Last weekend we went for a drive to Northam. It was a nice day for a picnic and it allowed me to see the famed Mute (White) Swans. There were only two I could find and they were located in a pond separate from the Avon River that has been set up to help build up numbers.
Mute Swans are on the Australian list, but given that these two were in captivity (I assume they can’t fly over the 1.5 m fence) I can’t really count them.

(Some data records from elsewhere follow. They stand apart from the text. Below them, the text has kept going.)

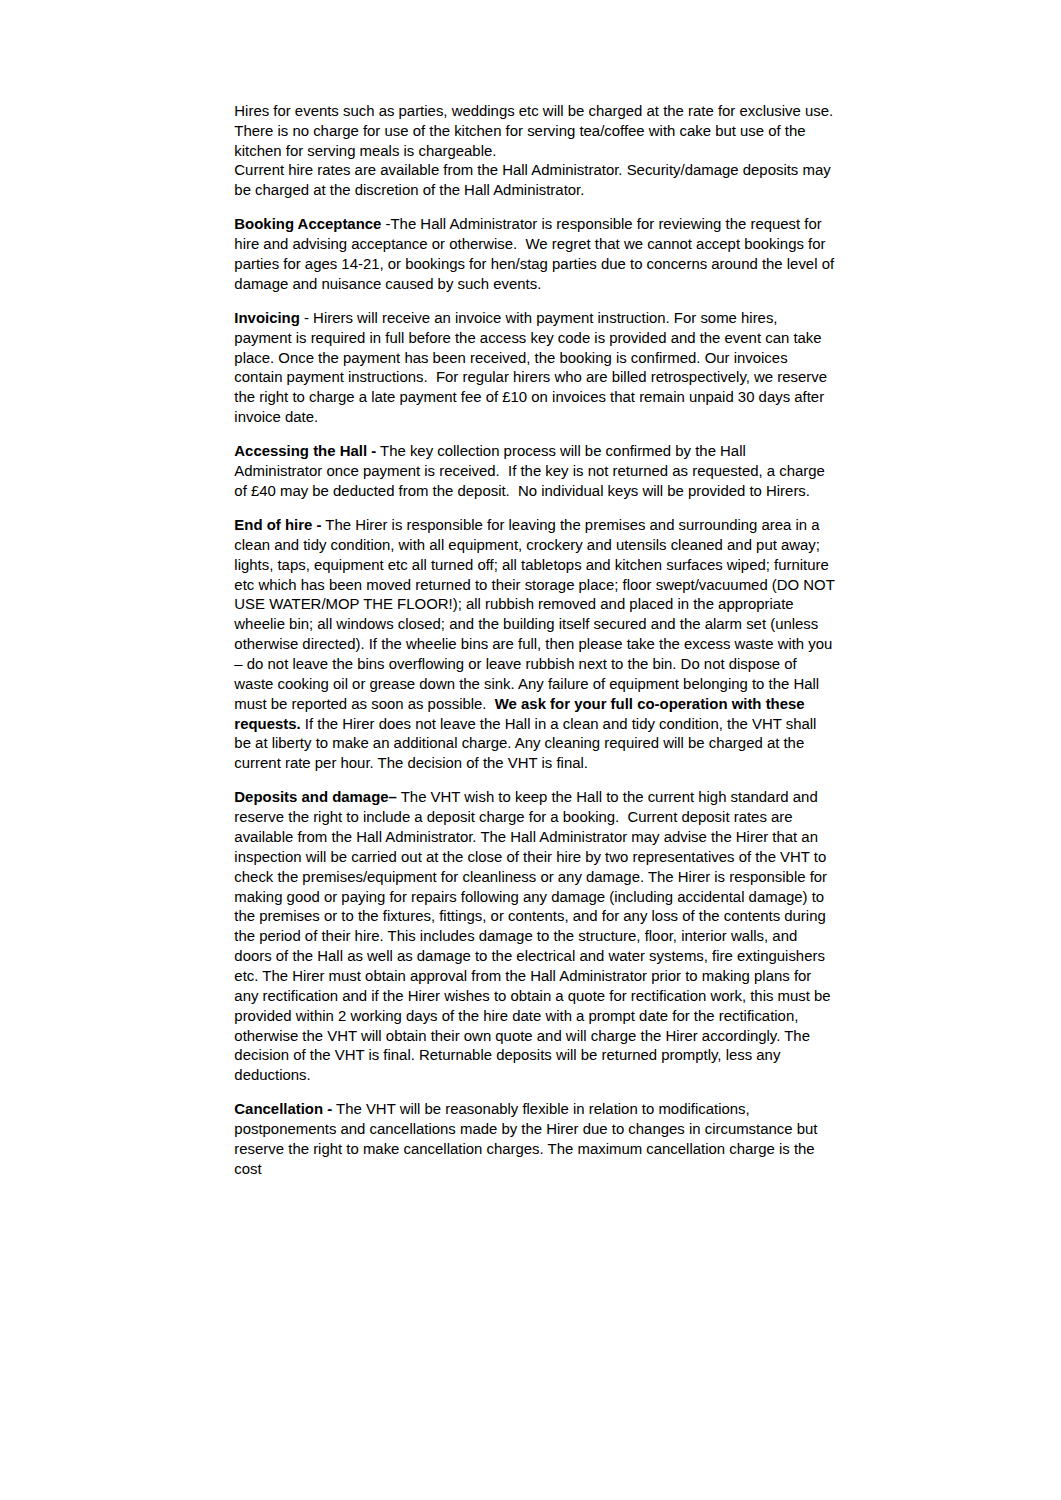Hires for events such as parties, weddings etc will be charged at the rate for exclusive use. There is no charge for use of the kitchen for serving tea/coffee with cake but use of the kitchen for serving meals is chargeable.
Current hire rates are available from the Hall Administrator. Security/damage deposits may be charged at the discretion of the Hall Administrator.
Booking Acceptance -The Hall Administrator is responsible for reviewing the request for hire and advising acceptance or otherwise. We regret that we cannot accept bookings for parties for ages 14-21, or bookings for hen/stag parties due to concerns around the level of damage and nuisance caused by such events.
Invoicing - Hirers will receive an invoice with payment instruction. For some hires, payment is required in full before the access key code is provided and the event can take place. Once the payment has been received, the booking is confirmed. Our invoices contain payment instructions. For regular hirers who are billed retrospectively, we reserve the right to charge a late payment fee of £10 on invoices that remain unpaid 30 days after invoice date.
Accessing the Hall - The key collection process will be confirmed by the Hall Administrator once payment is received. If the key is not returned as requested, a charge of £40 may be deducted from the deposit. No individual keys will be provided to Hirers.
End of hire - The Hirer is responsible for leaving the premises and surrounding area in a clean and tidy condition, with all equipment, crockery and utensils cleaned and put away; lights, taps, equipment etc all turned off; all tabletops and kitchen surfaces wiped; furniture etc which has been moved returned to their storage place; floor swept/vacuumed (DO NOT USE WATER/MOP THE FLOOR!); all rubbish removed and placed in the appropriate wheelie bin; all windows closed; and the building itself secured and the alarm set (unless otherwise directed). If the wheelie bins are full, then please take the excess waste with you – do not leave the bins overflowing or leave rubbish next to the bin. Do not dispose of waste cooking oil or grease down the sink. Any failure of equipment belonging to the Hall must be reported as soon as possible. We ask for your full co-operation with these requests. If the Hirer does not leave the Hall in a clean and tidy condition, the VHT shall be at liberty to make an additional charge. Any cleaning required will be charged at the current rate per hour. The decision of the VHT is final.
Deposits and damage– The VHT wish to keep the Hall to the current high standard and reserve the right to include a deposit charge for a booking. Current deposit rates are available from the Hall Administrator. The Hall Administrator may advise the Hirer that an inspection will be carried out at the close of their hire by two representatives of the VHT to check the premises/equipment for cleanliness or any damage. The Hirer is responsible for making good or paying for repairs following any damage (including accidental damage) to the premises or to the fixtures, fittings, or contents, and for any loss of the contents during the period of their hire. This includes damage to the structure, floor, interior walls, and doors of the Hall as well as damage to the electrical and water systems, fire extinguishers etc. The Hirer must obtain approval from the Hall Administrator prior to making plans for any rectification and if the Hirer wishes to obtain a quote for rectification work, this must be provided within 2 working days of the hire date with a prompt date for the rectification, otherwise the VHT will obtain their own quote and will charge the Hirer accordingly. The decision of the VHT is final. Returnable deposits will be returned promptly, less any deductions.
Cancellation - The VHT will be reasonably flexible in relation to modifications, postponements and cancellations made by the Hirer due to changes in circumstance but reserve the right to make cancellation charges. The maximum cancellation charge is the cost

- Work switched from using a web-based Citrix login system to a Remote Desktop Connection system, making it impossible to login in to the company system from the main site that I work on up north (they block outgoing RDC);
- The workaround provided was a PCMCIA Telstra Wireless Broadband Card, which I installed on my laptop;
- The (very buggy) installer required a reboot (why?);
- On reboot, I could no longer log into my laptop (cached domain logins had expired, normally I just hibernate the laptop);
- Thankfully I knew the Local Administrator password so I can get to my work.
Firstly, why replace a working solution for people on site with one that only works for a very limited number of sites (certainly not out main client sites)? Secondly, is there any rational use for Windows Domains? *
* I know the reasons that domains are used, they just seem to be the main cause of grief for me at the moment.
Yesterday I survived my first pelagic birding trip. We departed from Hillarys Boat Harbour at just gone 0700 and returned just after 1500. As this was my first pelagic, pretty much any sea bird that turned up was going to be a first for me. Here is my list (all are firsts for me):
- Australasian Gannet (Morus serrator);
- Hutton’s Shearwater (Puffinus huttoni);
- Soft-plumaged Petrel (Pterodroma mollis);
- Yellow-nosed Albatross (Diomedea chlorohynchos);
- Brown Skua (Catharacta skua);
- Black-browed Albatross (Diomedea melanophris);
- Cape Petrel (Daption capense);
- Great Winged Petrel (Pterodroma macroptera);
- Southern Giant Petrel (Macronectes giganteus).
Overall the trip was good. The birds showed up as planned and I didn’t get sick. The sea wasn’t too rough and the weather held out (despite threatening to rain for most of the day). Experienced sea birders were quite happy to identify and discuss birds to complete novices like myself. I will post some photographs once I have had a chance to sort through them.
Thanks to Frank O’Connor and the rest of the people who helped organise the day!